= Edward R. McGlynn =

American politician

Edward R. McGlynn, an American Republican Party politician, served as chief of staff to New Jersey Governor Thomas Kean. He is the brother of Richard McGlynn, a former Superior Court Judge and state utilities regulator who lost the 1981 Republican gubernatorial primary to Kean. His father, William E. McGlynn, was a two-term councilman in Kearny, New Jersey and an unsuccessful candidate for Congress against Peter Rodino in 1954.

McGlynn is a graduate of McKendree College, Lebanon, Ill. After college, he worked as a labor relations representative for General Motors Corporation, and was responsible for negotiating grievance settlements with the United Auto Workers of America. He later attended Seton Hall University Law School at night and during the day worked as an investigator with the Essex County Prosecutors office. He graduated law school in 1974 and joined a firm which became McGlynn, McGlynn & McCormack. There, he served as planning board attorney for the Borough of Point Pleasant Beach for three years, then as the borough attorney until 1982.

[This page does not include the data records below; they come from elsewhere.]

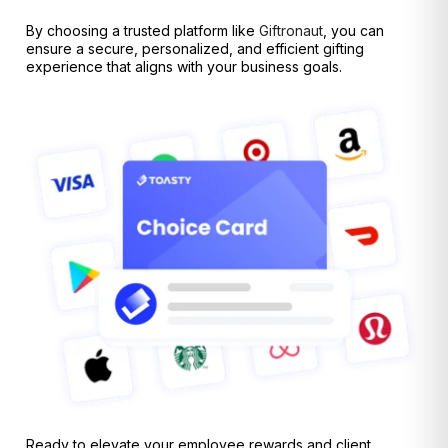
By choosing a trusted platform like
Giftronaut
, you can
ensure a secure, personalized, and efficient gifting
experience that aligns with your business goals.
Ready to elevate your employee rewards and client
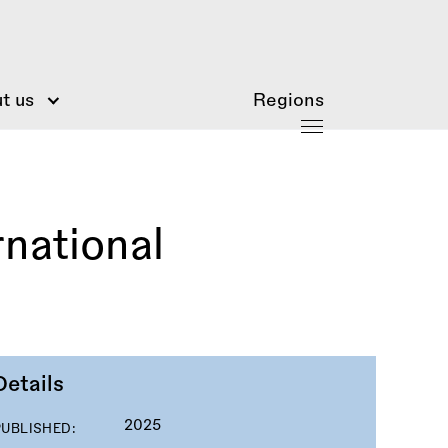
t us
Regions
rnational
Details
2025
PUBLISHED:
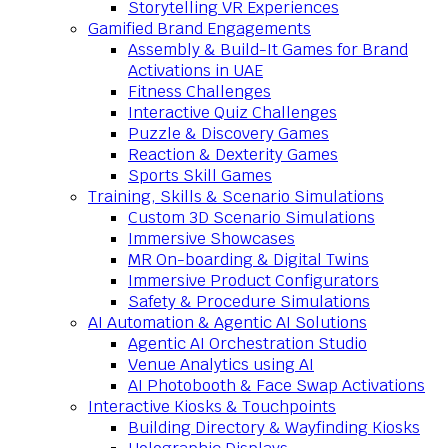
Storytelling VR Experiences
Gamified Brand Engagements
Assembly & Build-It Games for Brand
Activations in UAE
Fitness Challenges
Interactive Quiz Challenges
Puzzle & Discovery Games
Reaction & Dexterity Games
Sports Skill Games
Training, Skills & Scenario Simulations
Custom 3D Scenario Simulations
Immersive Showcases
MR On-boarding & Digital Twins
Immersive Product Configurators
Safety & Procedure Simulations
AI Automation & Agentic AI Solutions
Agentic AI Orchestration Studio
Venue Analytics using AI
AI Photobooth & Face Swap Activations
Interactive Kiosks & Touchpoints
Building Directory & Wayfinding Kiosks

In 1982, McGlynn became special assistant deputy attorney general to then attorney general Irwin Kimmleman and shortly thereafter became executive assistant deputy attorney general to Kimmleman. In 1984, he became Kean's deputy chief of staff. After the 1985, election, Kean named McGlynn as his chief of staff.

He practiced law after Kean left office. In 1995, McGlynn formed ERM Government Affairs, Inc., working in tandem with The Alman Group, and specializing in traditional lobbying and government affairs along with a significant amount of business development for many clients.